The threat to Southern Israel is not limited to rockets. On Tuesday evening, five armed terrorists tried to infiltrate Israel by sea, next to Kibbutz Zikim. A gun battle with soldiers ensued, until the terrorists were shot dead.

Residents of the south are feeling scared and beleaguered. “For people from Sderot it’s very difficult because we have the sadness from the killing of the three boys, and after that, the rockets came,” Sderot father of four Yigal Levi told The AJN.

His kids, like youngsters everywhere in Israel, have just begun their two-month summer holiday – and they are spending it between their garden and their bomb shelter. “They are always running to the shelter,” Levi reported. “We are trying to continue regular life, but it’s very difficult.”

In a large part of the south – a 40 km radius of Gaza, which includes large cities like Ashkelon and Ashdod – all summer camps and other educational programs have been cancelled, which has had the knock-on effect of making it impossible for many parents to go to work.

Hours before the IDF started Protective Edge, Roni Bernstein, 58, was travelling by train from Tel Aviv to Sderot, in order to make his way home to Kibbutz Magen.
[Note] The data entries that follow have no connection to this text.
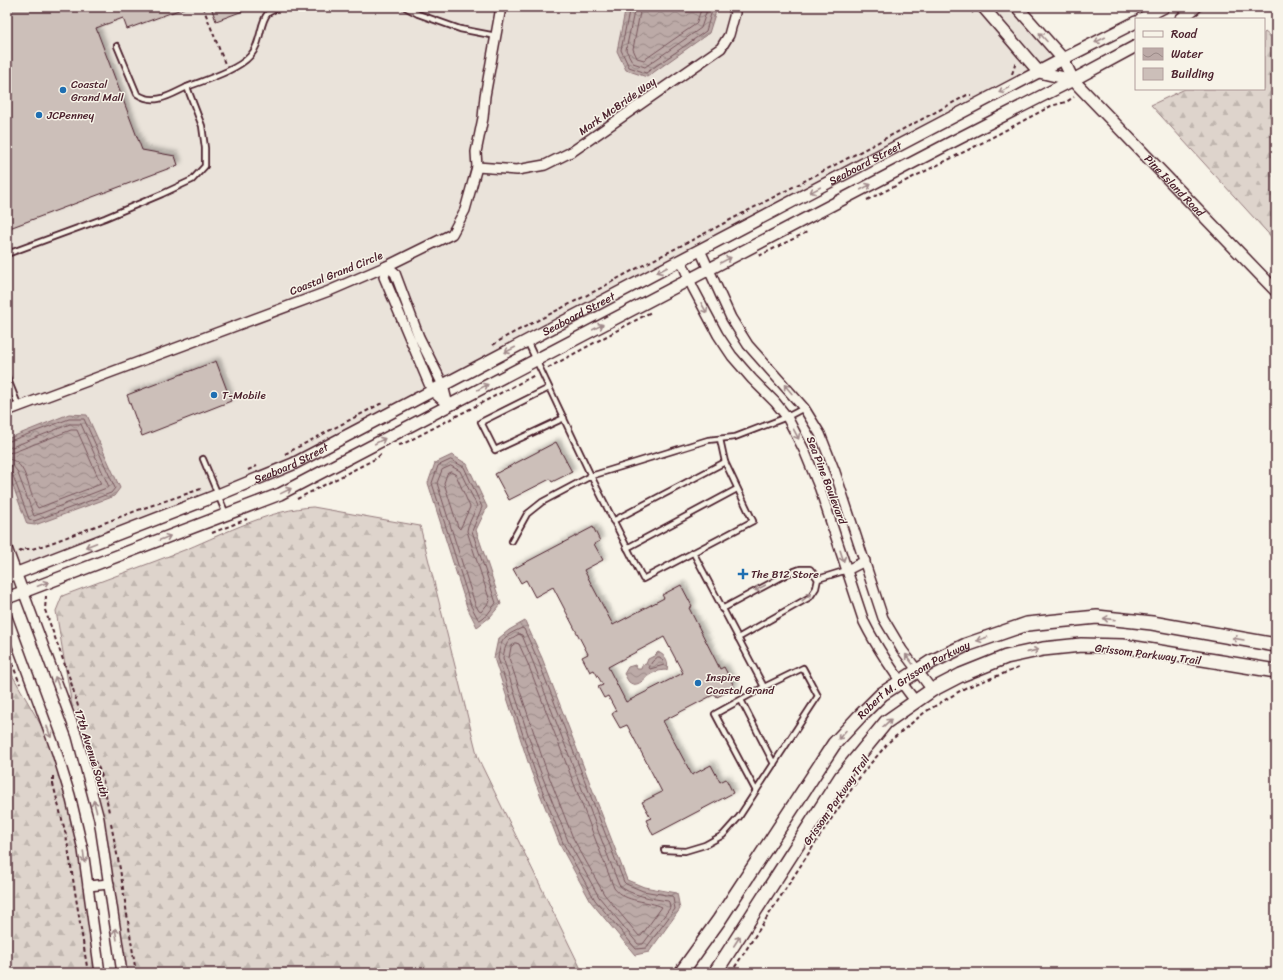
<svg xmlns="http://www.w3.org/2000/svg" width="1283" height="980" font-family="Sriracha,sans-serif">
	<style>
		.built { fill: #eae3da }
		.forest { fill: url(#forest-firs); stroke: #947a7c }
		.water { fill: url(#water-waves); stroke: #8e7275 }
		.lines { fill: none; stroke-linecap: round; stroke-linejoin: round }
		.shore { stroke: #78575d; stroke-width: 1 }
		.building { fill: #ccbfb9; stroke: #4a1f2b; fill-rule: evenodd; filter: url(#shadow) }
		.service-casing { stroke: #4a1f2b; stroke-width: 8 }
		.minor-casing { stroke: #4a1f2b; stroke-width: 12 }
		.tertiary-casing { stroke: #4a1f2b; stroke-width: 14 }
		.secondary-casing { stroke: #4a1f2b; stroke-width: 16 }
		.path { stroke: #4a1f2b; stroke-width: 2; stroke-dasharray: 4 3; stroke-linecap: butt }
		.service { stroke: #f7f3e8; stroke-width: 4.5 }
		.minor { stroke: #f7f3e8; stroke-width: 9 }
		.tertiary { stroke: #f7f3e8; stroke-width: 11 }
		.secondary { stroke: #f7f3e8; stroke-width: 13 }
		.oneway { stroke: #a0898a }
		.poi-dot { fill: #1f6fb2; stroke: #f7f3e8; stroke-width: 1.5 }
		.labels { text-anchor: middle; stroke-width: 3; stroke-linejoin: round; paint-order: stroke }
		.poi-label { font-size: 11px; fill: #4a1f2b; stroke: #f7f3e8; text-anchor: start }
		.street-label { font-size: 11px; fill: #4a1f2b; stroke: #f7f3e8 }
	</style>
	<defs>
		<pattern id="forest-firs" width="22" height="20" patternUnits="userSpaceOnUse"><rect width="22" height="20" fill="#ded4cc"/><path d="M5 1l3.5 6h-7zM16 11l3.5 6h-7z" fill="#c0b6af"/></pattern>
		<pattern id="water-waves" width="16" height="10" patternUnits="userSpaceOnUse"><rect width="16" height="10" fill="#bcaaa7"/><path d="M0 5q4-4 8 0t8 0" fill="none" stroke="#9b8a88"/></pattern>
		<filter id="shadow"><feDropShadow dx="3.5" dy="-3.5" stdDeviation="2" flood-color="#0004"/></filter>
	</defs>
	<rect width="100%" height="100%" fill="#f7f3e8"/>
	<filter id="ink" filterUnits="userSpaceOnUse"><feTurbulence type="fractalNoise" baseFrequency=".025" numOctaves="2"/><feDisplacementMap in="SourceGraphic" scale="8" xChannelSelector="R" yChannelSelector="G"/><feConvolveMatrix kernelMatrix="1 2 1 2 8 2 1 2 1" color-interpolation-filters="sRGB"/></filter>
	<g filter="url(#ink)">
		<!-- built -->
		<polygon class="built" points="7,7 1017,7 1063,59 293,464 7,577"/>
		<!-- forest -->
		<g class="forest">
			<polygon points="1265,32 1276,41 1276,242 1151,105 1185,89 1264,89 1264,33"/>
			<path d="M313,507L420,526L478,758L583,973H122L99,819L77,736L56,611L62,596C104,580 146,565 187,549C225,533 272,509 313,507Z"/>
			<polygon points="7,666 57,753 83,850 101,973 7,973"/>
		</g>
		<!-- water -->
		<g class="water">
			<polygon points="626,7 717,7 717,8 709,33 647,77 626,70 617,51"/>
			<polygon points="69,414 87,415 120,488 114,496 35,525 27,524 7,470 7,439"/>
			<polygon points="452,455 467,464 487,507 476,530 501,604 490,617 477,627 467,607 428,483 435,463"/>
			<polygon points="525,621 542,658 627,880 644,887 677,893 680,909 649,952 635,955 591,902 560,845 531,771 494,658 498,639 509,630"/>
			<path d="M658,652C666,656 669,661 667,670C662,670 656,671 651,674C644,678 638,689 629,682C627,680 626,676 624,674L628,667L635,665L637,669H641L642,665L646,664L648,659L654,656Z"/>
		</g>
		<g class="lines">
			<!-- shore -->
			<g class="shore">
				<polyline points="630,7 621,50 629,67 646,73 706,31 713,7"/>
				<polyline points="635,7 626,50 633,63 645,67 701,28 708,7"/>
				<polyline points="641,7 633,49 637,58 644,60 696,24 702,7"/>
				<polyline points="7,442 69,419 84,419 115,488 111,493 34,521 29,519 12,473 10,471 7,470"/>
				<polyline points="7,447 12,447 70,424 81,424 109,487 34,516 17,471 13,466 7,465"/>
				<path d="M7,453L14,452L71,430H77L101,484L38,508C27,494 29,460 7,459"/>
				<polygon points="451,460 464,467 482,507 472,531 496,603 487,615 480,620 478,619 471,606 432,483 438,466"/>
				<polygon points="451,466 460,471 477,506 468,526 467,531 490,601 481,612 479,611 475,604 437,483 442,470"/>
				<polygon points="451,472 456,475 470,507 461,527 460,529 458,527 444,483 447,474"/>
				<path d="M522,628L524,629L538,660L624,882L626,884L643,891L672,896L673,898L675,909L646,948L636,949L595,900L563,843L534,769L498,658C501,638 504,636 522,628Z"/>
				<path d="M519,634L522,635L533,662L619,885C628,895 654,899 668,901L669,902L670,908L643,944H638L599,897L568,841L539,768L503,658C505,645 507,640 519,634Z"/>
				<path d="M516,643L519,644L528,664L614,888C625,903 648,900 662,907L641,936H639L604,894L573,838L545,766L509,658L511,647Z"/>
				<polygon points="658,657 660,657 663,661 664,665 650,669 649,667 652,662"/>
			</g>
		</g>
		<!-- building -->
		<g class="building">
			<polygon points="7,7 184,7 184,8 127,29 123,18 96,28 142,150 175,156 178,165 7,229"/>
			<polygon points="211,7 250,7 251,8 216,21"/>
			<polygon points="216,361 231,401 142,436 127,395"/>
			<polygon points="556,442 572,472 552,482 550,479 509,500 495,474"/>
			<path d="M593,527L600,541L594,544L603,560L584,570L613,625L664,598L662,595L681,585L692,606L689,608L720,669L724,667L735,688L717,697L715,694L663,721L692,775L711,765L720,782L726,779L733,793L653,835L646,820L651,818L642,802L662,792L627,725L620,728L612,714L616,711L608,696L604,698L598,687L603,685L594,670L590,672L582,657L588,654L553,587L535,597L526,580L521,583L513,569ZM664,637L683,673L626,702L608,667Z"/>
		</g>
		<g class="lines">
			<!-- service casing -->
			<g class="service-casing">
				<g id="service">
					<polyline points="405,7 418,14 460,29 496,36"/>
					<path d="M117,46L137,94C155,106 170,95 187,87"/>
					<path d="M7,254L105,218L162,194L192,180L205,166V148L202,126L187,87C205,80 238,70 250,56C262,43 259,23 268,13C271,11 276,9 279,7"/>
					<polyline points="527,341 591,476 708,440 735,437 787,417 804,408"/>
					<polyline points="7,377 19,407"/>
					<polyline points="549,388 481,422 495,450 564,418"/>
					<polyline points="720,439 725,462"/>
					<polyline points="203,459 226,514"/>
					<polyline points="512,541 527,514 542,502 591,476 643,579 753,521 725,462 613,521"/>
					<polyline points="627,548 737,489"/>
					<polyline points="818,579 847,570"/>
					<polyline points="722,609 789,573 800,569 810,569 818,579"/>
					<polyline points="738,638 810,597 816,588 818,579"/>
					<polyline points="741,700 774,764"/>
					<polyline points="756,791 715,714 764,687"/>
					<polyline points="664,850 685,851 705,845 723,835 739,817 818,696 803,668 764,687 693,552"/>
				</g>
			</g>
			<!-- minor casing -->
			<g class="minor-casing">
				<g id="minor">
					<polyline points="477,167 517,170 545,165 573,151 721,48 729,35 735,13 733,7"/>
					<polyline points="700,250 731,318 748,345 804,408 820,434 835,472 883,618 902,650 932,690"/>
					<path d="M681,260L693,288L718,335L732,356L752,379L775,402L787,417L804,450L820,489L864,622C878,650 896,676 916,702"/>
					<polygon points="387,266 395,273 419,337 443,385 448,405 432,391 384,277"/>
					<polyline points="7,411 329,291 387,266 452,234 465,210 477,167 476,152 483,118 485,96 501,7"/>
					<polyline points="7,548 77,736 99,819 122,973"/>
					<polyline points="847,570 865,561"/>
					<polyline points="7,617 57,753 70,795 83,850 100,973"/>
					<polyline points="88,886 109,884"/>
				</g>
			</g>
			<!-- tertiary casing -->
			<g class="tertiary-casing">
				<g id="tertiary">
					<polyline points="983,7 1039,72 1073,80"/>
					<path id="s1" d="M1017,7L1063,59L1073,80L1276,291"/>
					<polyline points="1141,19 1164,7"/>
					<polyline points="1181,19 1196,7"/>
					<path id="s2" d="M7,577L218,495L293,464L1063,59L1136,22"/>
					<polyline points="7,598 280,494 950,143 1073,80 1136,46"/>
				</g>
			</g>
			<!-- secondary casing -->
			<g class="secondary-casing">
				<g id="secondary">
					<path id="s3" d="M681,973L719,920L834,744L860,716L882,694L931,662L966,645L1027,624L1097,617L1152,623L1276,645"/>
					<polyline points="715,973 841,777 886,722 932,690 961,675 1006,657 1043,649 1081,645 1123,646 1276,671"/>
				</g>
			</g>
			<!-- path -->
			<g class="path">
				<polyline points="203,7 225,64"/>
				<polyline points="968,7 973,13"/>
				<polyline points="1012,74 1015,65 1015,61"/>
				<polyline points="867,200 974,147 1051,106 1066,102 1074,97"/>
				<polyline points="759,256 809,231"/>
				<polyline points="493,345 507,336 599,289 624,275 694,239 947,106 967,95 971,95"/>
				<polyline points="548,368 651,312"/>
				<polyline points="399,445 403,444 535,375"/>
				<polyline points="285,454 380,404 384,403"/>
				<polyline points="248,470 257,466"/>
				<polyline points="297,499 377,458 381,454"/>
				<polyline points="212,533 247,519"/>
				<polyline points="19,552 25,549 32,549 51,543 141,509 201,489"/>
				<polyline points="46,596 45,610 70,679 80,713"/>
				<polyline points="7,650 20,684"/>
				<path d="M94,761C104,772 106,798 109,812"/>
				<polyline points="53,776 53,784 66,835 88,973"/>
				<polyline points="111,824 120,869 136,973"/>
				<polyline points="731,973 827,825 864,771 890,741 925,712 965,688 1021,667"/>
			</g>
			<!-- service -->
			<use href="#service" class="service"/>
			<!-- minor -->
			<use href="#minor" class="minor"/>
			<!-- tertiary -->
			<use href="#tertiary" class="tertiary"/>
			<!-- secondary -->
			<use href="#secondary" class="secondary"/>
		</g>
		<!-- one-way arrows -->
		<defs><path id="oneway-shaft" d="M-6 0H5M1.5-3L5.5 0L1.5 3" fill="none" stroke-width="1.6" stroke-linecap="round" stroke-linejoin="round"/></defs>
		<g class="oneway">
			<use href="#oneway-shaft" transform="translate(1043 37) rotate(-132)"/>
			<use href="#oneway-shaft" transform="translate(1100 40) rotate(153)"/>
			<use href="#oneway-shaft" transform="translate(1004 90) rotate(152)"/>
			<use href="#oneway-shaft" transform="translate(866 187) rotate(-28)"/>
			<use href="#oneway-shaft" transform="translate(815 190) rotate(152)"/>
			<use href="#oneway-shaft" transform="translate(726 260) rotate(-28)"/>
			<use href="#oneway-shaft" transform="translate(662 270) rotate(152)"/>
			<use href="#oneway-shaft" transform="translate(704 308) rotate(61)"/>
			<use href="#oneway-shaft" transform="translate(598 327) rotate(-28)"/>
			<use href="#oneway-shaft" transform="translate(510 350) rotate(153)"/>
			<use href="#oneway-shaft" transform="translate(483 387) rotate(-28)"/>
			<use href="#oneway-shaft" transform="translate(788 389) rotate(-130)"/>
			<use href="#oneway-shaft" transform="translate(796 434) rotate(62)"/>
			<use href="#oneway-shaft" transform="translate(380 441) rotate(-28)"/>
			<use href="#oneway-shaft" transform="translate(286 491) rotate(-26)"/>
			<use href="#oneway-shaft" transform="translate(165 538) rotate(-21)"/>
			<use href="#oneway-shaft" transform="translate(91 545) rotate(159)"/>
			<use href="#oneway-shaft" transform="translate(842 556) rotate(72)"/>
			<use href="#oneway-shaft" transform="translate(43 584) rotate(-21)"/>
			<use href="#oneway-shaft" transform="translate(760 588) rotate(152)"/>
			<use href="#oneway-shaft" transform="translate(807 597) rotate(-38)"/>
			<use href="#oneway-shaft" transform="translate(1109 619) rotate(-174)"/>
			<use href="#oneway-shaft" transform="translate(982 639) rotate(161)"/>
			<use href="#oneway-shaft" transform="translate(1238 639) rotate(-170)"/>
			<use href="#oneway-shaft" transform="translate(1033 651) rotate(-13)"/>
			<use href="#oneway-shaft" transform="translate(909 659) rotate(-127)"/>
			<use href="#oneway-shaft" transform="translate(57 682) rotate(-111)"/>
			<use href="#oneway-shaft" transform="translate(887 723) rotate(-43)"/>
			<use href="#oneway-shaft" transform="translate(49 732) rotate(70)"/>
			<use href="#oneway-shaft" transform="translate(842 735) rotate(132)"/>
			<use href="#oneway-shaft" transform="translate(95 806) rotate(-105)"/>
			<use href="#oneway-shaft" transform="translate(84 857) rotate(83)"/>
			<use href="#oneway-shaft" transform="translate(116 934) rotate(-99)"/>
			<use href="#oneway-shaft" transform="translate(737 941) rotate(-57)"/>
		</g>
	</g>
	<!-- markers -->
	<g class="poi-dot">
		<circle cx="63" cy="90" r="4"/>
		<circle cx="39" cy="115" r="4"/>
		<circle cx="214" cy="395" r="4"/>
		<path d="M741 568h4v4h4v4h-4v4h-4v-4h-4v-4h4z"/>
		<circle cx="698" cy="683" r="4"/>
	</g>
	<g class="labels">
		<!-- poi labels -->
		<g class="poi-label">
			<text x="71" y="88">Coastal<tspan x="71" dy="13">Grand Mall</tspan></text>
			<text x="47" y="119">JCPenney</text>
			<text x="222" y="399">T-Mobile</text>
			<text x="751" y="578">The B12 Store</text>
			<text x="706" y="681">Inspire<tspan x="706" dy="13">Coastal Grand</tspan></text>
		</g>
		<!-- street labels -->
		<g class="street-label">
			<text transform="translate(617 106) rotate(-35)" y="4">Mark McBride Way</text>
			<text dy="4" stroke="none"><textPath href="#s2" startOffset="954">Seaboard Street</textPath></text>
			<text dy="4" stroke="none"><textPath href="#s1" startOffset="239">Pine Island Road</textPath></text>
			<text transform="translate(336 273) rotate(-22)" y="4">Coastal Grand Circle</text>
			<text dy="4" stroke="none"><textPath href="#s2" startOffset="630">Seaboard Street</textPath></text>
			<text dy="4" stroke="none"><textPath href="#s2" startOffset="306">Seaboard Street</textPath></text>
			<text transform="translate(827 480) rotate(69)" y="4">Sea Pine Boulevard</text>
			<text transform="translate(1148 654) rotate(7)" y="4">Grissom Parkway Trail</text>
			<text dy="4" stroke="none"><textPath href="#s3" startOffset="379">Robert M. Grissom Parkway</textPath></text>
			<text transform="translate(92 753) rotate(73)" y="4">17th Avenue South</text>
			<text transform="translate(836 800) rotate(-55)" y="4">Grissom Parkway Trail</text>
		</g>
	</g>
	<!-- margin -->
	<rect width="1283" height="980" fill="none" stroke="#f7f3e8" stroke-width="24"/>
	<rect x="12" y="12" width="1259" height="956" fill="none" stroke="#4a1f2b" stroke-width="1.5" filter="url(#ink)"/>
	<!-- legend -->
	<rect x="1135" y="18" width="130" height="72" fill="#f7f3e8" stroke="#b29e9c"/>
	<rect x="1143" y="31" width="20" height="6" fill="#f7f3e8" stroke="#b29e9c"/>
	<text x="1171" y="38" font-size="12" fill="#4a1f2b">Road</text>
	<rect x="1143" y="48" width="20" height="12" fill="url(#water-waves)" stroke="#b29e9c"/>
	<text x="1171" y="58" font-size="12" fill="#4a1f2b">Water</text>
	<rect x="1143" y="68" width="20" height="12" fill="#ccbfb9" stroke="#b29e9c"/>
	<text x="1171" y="78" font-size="12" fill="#4a1f2b">Building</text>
</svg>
As the train came close to the Gaza border, it turned off its lights.

“Anyone in the free world couldn’t imagine that you are on a train and it has to turn its lights off so it’s not fired on by a missile,” he said afterwards, during an interview with The AJN. “It’s crazy.”
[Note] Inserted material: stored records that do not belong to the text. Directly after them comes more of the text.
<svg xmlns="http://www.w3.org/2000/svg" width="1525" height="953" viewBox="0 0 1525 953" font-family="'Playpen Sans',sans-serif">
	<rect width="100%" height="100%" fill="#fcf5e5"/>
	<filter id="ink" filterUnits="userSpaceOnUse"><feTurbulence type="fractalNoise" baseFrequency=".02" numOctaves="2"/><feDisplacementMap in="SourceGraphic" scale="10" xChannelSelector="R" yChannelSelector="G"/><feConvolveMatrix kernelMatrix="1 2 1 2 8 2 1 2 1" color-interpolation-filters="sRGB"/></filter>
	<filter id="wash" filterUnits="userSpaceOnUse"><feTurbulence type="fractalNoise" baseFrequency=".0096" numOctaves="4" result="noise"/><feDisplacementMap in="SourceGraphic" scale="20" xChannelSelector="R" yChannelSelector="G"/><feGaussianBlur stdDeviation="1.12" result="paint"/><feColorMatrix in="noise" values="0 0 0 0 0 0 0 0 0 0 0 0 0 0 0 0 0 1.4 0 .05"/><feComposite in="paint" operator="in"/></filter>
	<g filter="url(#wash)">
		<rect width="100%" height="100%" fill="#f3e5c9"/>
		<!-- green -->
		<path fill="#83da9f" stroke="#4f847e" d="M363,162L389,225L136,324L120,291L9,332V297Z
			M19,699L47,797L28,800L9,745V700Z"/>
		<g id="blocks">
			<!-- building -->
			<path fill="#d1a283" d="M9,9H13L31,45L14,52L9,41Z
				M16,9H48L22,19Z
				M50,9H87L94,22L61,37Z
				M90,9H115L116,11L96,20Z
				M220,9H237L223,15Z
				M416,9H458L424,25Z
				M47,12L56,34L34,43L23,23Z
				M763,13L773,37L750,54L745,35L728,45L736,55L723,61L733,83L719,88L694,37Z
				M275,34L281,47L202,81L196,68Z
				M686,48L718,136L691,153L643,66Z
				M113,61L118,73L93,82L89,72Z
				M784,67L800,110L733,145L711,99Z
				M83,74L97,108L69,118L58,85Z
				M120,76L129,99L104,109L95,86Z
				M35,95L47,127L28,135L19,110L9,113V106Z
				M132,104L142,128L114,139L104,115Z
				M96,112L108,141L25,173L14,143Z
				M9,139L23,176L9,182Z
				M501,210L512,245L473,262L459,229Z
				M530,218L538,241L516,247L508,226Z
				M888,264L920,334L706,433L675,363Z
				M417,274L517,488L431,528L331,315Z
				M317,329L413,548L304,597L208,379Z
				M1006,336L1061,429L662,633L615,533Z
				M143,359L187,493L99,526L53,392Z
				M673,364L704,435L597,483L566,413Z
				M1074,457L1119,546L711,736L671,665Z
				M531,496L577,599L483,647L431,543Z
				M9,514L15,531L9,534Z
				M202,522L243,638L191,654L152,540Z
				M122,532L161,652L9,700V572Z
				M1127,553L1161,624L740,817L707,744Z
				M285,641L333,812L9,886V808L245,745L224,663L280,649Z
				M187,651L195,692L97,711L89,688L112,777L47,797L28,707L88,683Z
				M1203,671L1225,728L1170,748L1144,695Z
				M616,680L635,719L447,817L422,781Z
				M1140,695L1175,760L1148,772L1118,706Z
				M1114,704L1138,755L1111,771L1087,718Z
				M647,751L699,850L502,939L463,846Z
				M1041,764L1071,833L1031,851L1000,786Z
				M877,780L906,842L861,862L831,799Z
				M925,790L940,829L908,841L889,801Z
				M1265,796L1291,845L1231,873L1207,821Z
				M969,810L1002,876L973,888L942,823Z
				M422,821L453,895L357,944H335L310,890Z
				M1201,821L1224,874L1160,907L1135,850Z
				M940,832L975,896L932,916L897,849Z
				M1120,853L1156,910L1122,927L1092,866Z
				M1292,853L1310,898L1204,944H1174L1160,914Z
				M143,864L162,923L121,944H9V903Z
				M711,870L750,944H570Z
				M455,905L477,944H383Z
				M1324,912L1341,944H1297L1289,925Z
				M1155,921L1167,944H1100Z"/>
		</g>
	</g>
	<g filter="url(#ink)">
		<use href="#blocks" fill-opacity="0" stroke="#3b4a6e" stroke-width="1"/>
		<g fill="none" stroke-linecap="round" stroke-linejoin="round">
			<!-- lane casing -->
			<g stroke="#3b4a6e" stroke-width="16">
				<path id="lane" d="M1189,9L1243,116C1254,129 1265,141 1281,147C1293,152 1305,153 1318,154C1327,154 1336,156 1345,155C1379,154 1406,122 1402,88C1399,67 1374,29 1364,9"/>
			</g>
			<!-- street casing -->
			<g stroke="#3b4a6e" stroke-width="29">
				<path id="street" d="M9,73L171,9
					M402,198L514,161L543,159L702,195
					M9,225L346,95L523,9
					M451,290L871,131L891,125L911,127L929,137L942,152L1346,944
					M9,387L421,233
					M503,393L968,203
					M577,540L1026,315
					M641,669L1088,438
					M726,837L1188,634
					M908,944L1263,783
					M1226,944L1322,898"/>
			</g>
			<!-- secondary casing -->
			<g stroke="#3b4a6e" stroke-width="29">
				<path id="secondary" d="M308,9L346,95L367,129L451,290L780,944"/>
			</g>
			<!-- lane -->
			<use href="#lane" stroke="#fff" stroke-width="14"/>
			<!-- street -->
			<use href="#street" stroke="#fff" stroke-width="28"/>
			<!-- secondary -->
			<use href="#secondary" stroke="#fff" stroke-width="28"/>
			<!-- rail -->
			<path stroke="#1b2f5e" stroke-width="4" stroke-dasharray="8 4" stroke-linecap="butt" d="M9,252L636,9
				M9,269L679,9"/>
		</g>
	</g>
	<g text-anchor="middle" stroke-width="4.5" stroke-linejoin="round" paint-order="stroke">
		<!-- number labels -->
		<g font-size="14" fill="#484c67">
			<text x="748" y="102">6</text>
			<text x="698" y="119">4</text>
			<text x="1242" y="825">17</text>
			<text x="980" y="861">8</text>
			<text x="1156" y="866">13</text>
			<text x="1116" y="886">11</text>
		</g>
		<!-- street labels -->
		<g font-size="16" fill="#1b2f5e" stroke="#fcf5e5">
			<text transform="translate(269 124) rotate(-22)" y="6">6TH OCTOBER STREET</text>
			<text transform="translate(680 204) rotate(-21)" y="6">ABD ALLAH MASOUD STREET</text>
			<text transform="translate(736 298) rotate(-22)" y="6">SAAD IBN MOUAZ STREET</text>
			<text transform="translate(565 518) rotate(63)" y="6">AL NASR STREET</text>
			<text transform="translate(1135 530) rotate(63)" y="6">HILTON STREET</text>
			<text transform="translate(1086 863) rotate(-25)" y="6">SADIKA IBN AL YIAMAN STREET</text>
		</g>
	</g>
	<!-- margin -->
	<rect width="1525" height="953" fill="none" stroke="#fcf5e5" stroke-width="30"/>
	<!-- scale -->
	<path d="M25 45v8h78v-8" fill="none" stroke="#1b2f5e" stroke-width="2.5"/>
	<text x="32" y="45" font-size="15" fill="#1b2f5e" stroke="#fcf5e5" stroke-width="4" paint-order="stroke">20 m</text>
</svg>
Bernstein’s daughter, who also lives on the kibbutz, is feeling the barrage of rockets hard. “She has three-year-old twins and a new baby, and when she puts them to bed at night sits there wondering what she will do if the siren goes off.”

Hamas has declared that Israel’s intensification of operations against its installations crosses a “red line” and threatened to strike Tel Aviv, claiming that the the Israeli authorities are placing residents of central Israel in danger with their actions. However, Israel’s assessment is that it can significantly weaken Hamas’ power.

In one of the most important strikes so far for Israel, early Tuesday the air force destroyed a tunnel that Hamas built in order to access Israel and carry out terror attacks there.

“Terror tunnels like this one demonstrate the constant terror attempts made by Hamas to violate Israel’s sovereignty and carry out complex attacks against Israeli civilians and IDF soldiers,” said IDF spokesman Peter Lerner.

“We are committed in fulfilling our duty with preemptive precision and extensive intelligence in order to safe guard Israelis under threat. Gaza terrorists will not be free to scheme, plot and conspire, they will face the repercussions of their loathsome intentions.”

While support for the IDF operation in Israel’s “rocket region” is high, residents believe that its impact will be limited. “Like the two operations before, it will stop rockets for a period of time, but if I learned from history, we’ll have quiet for a few months or years, and then unless there is a [peace] agreement it will start again,” said Bernstein.

Levi commented: “The operation will only be for some weeks and after that, God bless us. You cannot solve the problem.”